> _WORK INSTRUCTION_:
Examine the entries below, count the lines holding the string "Gerber", and respond with the number only.

(Beginning of SUPPLIED RECORDS)

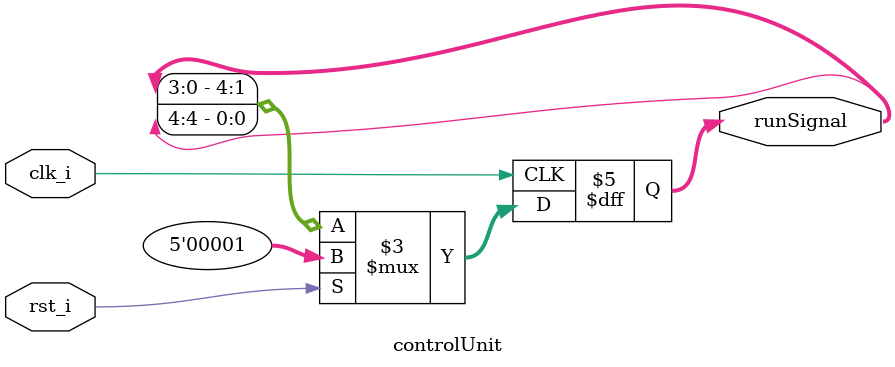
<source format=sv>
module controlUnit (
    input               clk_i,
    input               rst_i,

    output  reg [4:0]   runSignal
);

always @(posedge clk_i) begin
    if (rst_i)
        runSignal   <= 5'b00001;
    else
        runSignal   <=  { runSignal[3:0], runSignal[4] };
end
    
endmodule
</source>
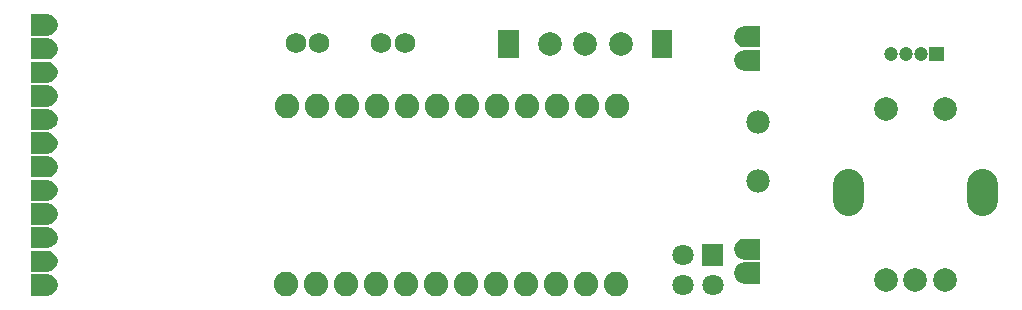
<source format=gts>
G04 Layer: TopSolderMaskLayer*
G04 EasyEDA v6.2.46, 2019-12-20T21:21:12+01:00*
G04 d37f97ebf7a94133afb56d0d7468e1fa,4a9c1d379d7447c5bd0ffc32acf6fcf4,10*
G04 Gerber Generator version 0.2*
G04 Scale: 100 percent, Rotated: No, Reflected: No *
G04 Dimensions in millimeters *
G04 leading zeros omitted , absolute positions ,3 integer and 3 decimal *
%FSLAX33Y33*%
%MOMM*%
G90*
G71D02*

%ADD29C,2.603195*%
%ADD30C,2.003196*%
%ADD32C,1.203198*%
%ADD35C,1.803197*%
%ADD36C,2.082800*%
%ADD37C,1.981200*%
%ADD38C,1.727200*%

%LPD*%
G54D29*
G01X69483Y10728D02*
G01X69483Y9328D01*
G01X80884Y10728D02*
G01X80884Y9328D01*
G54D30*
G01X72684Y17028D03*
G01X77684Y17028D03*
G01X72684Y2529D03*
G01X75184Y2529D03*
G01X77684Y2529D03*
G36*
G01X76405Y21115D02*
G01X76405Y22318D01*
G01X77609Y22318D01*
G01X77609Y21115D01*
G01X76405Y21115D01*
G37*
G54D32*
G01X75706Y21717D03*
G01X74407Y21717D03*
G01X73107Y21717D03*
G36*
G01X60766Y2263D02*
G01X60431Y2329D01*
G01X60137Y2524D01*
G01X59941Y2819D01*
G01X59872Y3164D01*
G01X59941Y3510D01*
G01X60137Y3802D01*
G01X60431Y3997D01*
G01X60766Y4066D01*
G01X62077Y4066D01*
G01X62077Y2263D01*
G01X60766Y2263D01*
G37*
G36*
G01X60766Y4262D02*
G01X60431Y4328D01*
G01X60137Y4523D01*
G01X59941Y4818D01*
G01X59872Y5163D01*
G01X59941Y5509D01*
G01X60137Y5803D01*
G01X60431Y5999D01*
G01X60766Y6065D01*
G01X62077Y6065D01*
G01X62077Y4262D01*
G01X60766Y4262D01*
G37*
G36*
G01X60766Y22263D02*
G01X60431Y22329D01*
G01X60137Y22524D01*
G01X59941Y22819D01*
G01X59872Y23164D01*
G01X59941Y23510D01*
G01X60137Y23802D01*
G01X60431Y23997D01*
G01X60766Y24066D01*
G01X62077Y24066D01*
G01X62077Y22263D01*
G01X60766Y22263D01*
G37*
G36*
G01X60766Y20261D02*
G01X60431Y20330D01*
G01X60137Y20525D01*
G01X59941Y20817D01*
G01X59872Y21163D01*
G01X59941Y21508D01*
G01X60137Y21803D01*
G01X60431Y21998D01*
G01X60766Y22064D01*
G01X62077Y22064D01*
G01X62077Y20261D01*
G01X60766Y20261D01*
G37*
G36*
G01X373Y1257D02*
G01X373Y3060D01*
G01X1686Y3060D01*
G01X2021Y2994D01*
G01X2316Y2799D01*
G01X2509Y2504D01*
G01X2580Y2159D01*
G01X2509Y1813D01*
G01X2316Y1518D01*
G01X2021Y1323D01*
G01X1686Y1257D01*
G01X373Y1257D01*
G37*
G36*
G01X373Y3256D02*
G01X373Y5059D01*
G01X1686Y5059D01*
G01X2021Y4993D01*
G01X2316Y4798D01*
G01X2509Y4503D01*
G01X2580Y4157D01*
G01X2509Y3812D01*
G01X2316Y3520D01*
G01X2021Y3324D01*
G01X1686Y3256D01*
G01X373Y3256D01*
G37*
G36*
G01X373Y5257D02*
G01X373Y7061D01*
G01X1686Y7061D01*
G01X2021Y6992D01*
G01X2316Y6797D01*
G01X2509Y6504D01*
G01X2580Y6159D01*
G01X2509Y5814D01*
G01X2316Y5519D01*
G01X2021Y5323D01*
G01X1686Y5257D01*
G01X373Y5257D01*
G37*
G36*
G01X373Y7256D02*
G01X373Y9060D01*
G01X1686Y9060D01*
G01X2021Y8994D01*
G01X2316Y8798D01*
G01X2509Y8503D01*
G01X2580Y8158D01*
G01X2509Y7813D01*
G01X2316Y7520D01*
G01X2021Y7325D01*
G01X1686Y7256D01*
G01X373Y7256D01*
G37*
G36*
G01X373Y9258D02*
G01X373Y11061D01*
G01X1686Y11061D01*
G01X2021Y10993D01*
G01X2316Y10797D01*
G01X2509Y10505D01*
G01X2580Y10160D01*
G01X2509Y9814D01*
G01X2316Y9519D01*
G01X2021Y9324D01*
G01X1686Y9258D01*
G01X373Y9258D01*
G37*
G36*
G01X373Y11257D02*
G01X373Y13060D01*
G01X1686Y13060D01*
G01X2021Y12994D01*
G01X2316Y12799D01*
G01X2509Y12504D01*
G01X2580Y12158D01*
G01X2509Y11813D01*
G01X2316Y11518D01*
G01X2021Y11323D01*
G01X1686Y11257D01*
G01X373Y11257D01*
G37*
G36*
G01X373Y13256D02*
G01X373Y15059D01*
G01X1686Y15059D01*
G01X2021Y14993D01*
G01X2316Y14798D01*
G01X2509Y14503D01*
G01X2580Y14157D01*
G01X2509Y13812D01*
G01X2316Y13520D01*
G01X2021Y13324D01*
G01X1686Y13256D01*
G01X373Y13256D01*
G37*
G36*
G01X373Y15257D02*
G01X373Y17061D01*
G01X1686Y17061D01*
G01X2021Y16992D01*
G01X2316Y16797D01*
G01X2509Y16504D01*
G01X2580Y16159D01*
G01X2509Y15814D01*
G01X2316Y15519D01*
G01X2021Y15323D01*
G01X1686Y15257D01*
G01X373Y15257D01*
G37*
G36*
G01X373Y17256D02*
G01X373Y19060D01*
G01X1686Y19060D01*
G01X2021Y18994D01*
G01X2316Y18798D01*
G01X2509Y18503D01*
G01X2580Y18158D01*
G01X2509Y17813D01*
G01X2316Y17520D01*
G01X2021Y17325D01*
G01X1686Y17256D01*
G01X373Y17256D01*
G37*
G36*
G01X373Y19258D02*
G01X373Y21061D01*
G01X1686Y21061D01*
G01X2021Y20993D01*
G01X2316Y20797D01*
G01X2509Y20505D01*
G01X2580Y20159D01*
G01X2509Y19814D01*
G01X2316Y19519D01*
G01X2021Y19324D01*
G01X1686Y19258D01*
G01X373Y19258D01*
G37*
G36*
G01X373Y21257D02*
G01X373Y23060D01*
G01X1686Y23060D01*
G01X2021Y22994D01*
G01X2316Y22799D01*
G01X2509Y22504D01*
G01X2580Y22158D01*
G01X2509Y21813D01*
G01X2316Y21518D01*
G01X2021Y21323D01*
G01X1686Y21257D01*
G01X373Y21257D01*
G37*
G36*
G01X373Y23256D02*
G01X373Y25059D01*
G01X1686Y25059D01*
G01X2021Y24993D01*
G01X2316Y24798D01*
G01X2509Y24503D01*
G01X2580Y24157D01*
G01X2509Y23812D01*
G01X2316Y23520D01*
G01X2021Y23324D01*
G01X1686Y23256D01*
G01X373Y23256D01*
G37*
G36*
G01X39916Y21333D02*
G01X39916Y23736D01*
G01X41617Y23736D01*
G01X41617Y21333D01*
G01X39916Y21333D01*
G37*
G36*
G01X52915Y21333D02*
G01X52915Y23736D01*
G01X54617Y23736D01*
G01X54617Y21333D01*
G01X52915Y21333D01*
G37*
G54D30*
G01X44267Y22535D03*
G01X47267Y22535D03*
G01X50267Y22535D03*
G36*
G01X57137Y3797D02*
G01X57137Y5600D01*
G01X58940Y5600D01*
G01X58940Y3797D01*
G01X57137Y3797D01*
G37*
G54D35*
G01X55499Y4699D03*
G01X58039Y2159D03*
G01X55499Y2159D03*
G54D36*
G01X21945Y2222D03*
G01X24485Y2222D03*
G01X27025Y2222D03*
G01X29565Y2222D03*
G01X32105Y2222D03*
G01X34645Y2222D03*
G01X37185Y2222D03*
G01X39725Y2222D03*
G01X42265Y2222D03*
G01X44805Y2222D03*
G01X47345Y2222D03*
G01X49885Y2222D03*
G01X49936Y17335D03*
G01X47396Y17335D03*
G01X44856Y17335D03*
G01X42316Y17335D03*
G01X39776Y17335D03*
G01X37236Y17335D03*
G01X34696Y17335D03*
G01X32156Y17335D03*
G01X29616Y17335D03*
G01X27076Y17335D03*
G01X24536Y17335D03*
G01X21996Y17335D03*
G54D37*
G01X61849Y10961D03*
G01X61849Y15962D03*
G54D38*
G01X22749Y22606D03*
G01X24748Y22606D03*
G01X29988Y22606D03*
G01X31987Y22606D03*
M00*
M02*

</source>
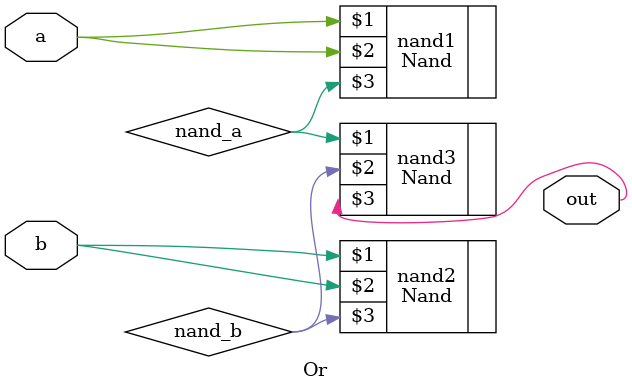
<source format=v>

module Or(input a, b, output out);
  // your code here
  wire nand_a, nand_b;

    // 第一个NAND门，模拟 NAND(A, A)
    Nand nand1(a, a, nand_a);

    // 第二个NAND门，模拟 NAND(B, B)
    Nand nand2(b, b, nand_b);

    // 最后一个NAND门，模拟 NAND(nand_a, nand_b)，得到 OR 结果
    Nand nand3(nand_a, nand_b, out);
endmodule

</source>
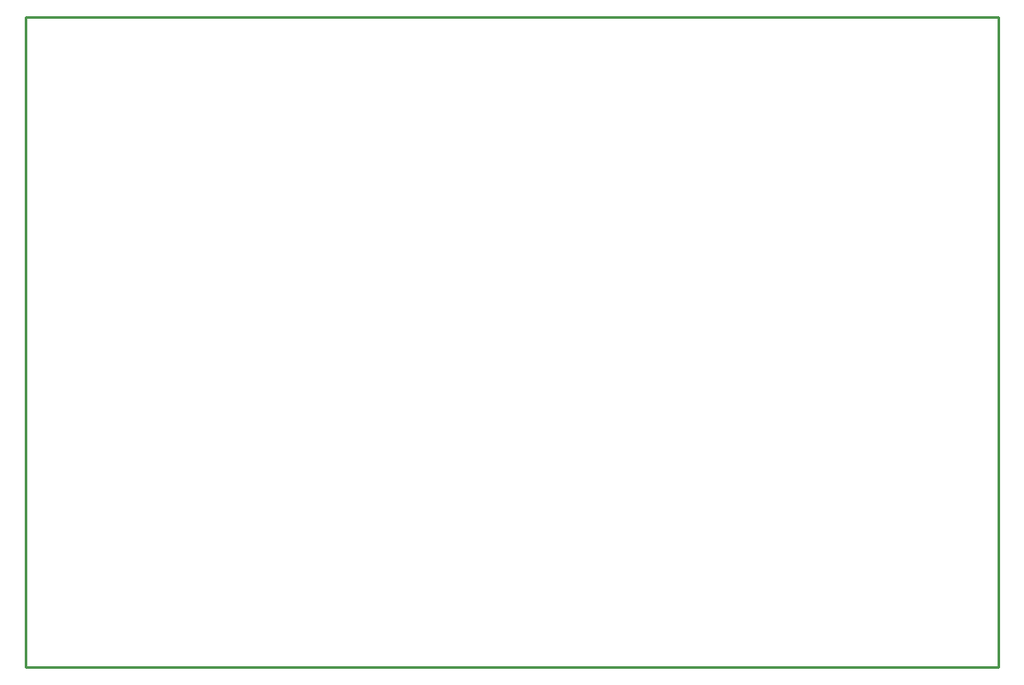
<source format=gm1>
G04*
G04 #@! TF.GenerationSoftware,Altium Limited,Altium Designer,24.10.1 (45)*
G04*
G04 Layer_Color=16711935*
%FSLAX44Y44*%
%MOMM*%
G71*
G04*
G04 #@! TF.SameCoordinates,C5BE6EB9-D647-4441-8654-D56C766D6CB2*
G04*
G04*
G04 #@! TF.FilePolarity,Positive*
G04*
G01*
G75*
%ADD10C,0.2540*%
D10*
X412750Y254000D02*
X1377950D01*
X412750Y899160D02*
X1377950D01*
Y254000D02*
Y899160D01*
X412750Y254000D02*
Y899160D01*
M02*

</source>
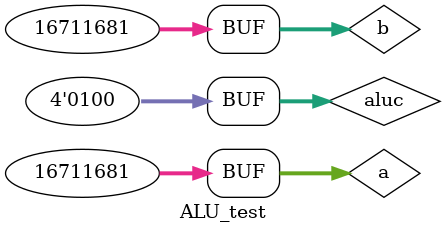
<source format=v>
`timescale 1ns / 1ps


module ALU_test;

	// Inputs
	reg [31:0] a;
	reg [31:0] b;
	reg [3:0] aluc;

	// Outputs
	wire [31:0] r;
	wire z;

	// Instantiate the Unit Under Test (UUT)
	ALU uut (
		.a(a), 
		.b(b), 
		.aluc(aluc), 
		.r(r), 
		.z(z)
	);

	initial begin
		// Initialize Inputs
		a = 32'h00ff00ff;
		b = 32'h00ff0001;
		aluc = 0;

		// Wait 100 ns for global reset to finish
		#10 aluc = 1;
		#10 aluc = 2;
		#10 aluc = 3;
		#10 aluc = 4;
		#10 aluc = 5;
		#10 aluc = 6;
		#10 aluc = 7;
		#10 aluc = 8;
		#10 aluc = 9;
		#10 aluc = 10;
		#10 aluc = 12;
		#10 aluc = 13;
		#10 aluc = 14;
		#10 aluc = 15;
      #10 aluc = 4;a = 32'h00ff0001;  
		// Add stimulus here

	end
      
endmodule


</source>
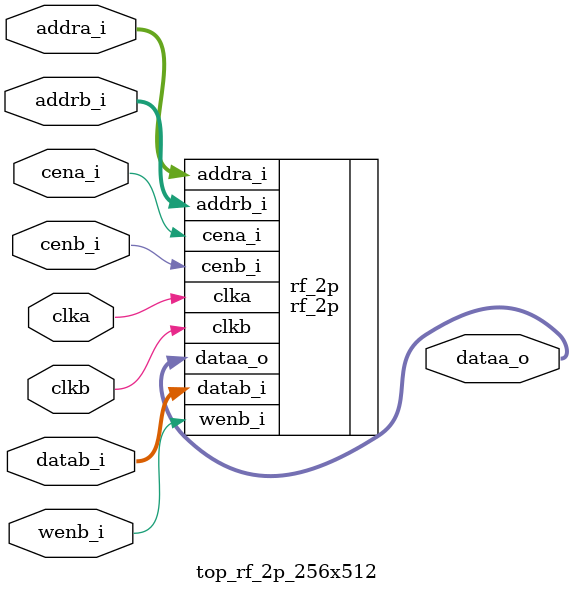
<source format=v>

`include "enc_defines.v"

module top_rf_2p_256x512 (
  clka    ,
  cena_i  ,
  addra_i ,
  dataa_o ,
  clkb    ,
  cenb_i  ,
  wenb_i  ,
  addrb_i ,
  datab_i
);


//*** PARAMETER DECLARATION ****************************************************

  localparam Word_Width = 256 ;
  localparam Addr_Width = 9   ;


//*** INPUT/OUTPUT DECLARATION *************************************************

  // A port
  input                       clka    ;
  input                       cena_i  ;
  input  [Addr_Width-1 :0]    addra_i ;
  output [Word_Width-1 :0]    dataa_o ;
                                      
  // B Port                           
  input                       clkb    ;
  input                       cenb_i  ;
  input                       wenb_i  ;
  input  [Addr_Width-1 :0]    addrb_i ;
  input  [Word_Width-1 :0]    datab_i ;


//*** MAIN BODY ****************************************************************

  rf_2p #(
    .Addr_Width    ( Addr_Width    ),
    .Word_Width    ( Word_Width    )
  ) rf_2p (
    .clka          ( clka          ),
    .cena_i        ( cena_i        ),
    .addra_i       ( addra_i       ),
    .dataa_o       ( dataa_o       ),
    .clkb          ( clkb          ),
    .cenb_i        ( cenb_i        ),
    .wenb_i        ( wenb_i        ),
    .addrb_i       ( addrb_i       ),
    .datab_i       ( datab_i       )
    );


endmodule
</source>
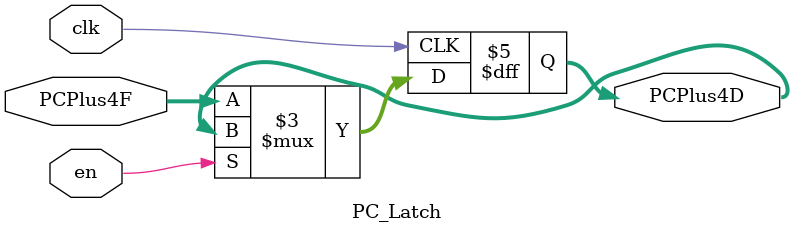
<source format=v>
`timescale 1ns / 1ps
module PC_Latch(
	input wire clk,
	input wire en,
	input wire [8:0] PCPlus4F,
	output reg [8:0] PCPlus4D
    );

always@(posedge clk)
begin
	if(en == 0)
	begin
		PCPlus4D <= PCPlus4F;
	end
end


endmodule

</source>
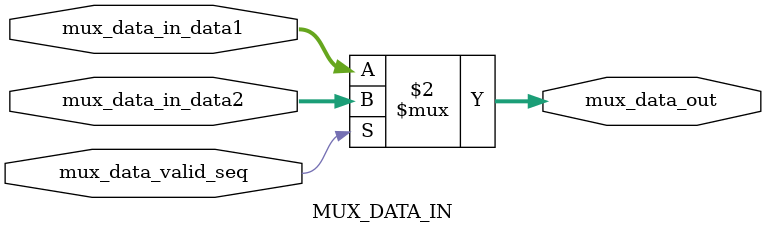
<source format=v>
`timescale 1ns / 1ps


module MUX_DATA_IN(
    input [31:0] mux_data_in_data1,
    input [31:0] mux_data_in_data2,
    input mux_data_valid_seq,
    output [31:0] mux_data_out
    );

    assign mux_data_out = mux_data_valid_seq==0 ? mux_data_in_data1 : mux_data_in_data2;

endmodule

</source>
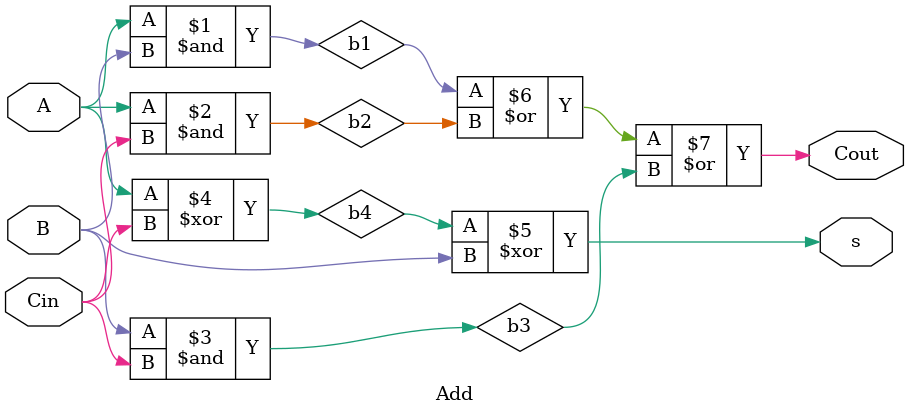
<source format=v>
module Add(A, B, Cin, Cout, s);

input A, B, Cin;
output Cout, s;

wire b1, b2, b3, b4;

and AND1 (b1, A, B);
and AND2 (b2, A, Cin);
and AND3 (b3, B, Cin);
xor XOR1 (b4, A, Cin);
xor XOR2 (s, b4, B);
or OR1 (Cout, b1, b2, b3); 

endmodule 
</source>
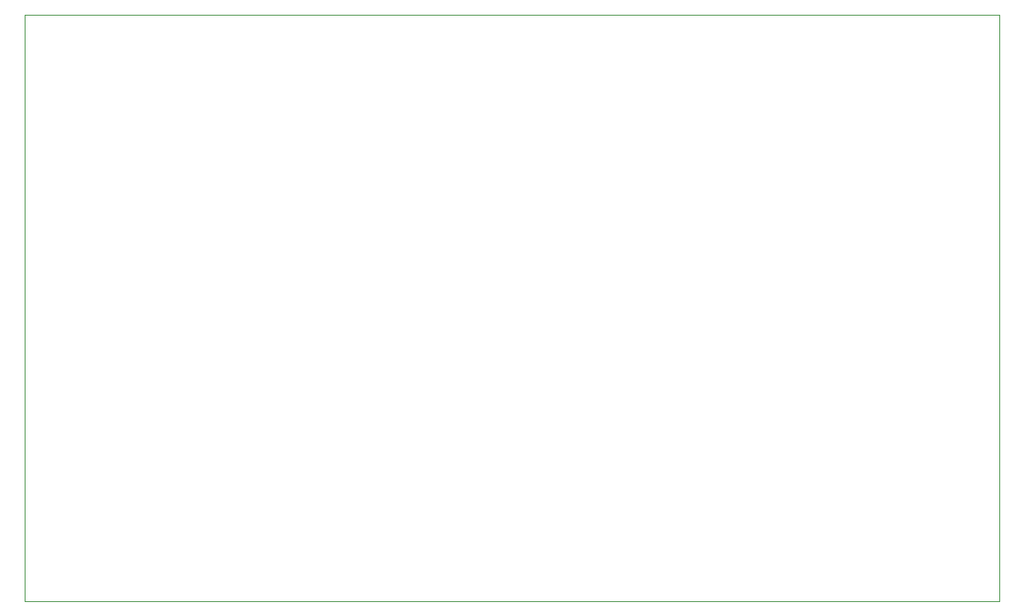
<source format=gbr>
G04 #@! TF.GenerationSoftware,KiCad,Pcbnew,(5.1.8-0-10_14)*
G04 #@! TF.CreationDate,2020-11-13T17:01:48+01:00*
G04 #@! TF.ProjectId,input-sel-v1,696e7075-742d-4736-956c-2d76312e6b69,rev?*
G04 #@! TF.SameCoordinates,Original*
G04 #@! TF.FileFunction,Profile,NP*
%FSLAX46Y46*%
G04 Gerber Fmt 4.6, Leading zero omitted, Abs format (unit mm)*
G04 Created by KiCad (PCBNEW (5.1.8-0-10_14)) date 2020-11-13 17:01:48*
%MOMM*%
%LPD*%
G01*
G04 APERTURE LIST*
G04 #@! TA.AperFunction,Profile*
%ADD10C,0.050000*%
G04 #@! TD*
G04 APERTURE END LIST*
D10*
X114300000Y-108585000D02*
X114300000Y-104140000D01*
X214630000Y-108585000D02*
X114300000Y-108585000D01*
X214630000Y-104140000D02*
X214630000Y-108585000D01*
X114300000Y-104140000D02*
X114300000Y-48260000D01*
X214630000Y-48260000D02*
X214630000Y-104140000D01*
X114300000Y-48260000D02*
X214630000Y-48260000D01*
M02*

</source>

(End of SUPPLIED RECORDS)

> _RESPONSE TO THE EXERCISE_:
2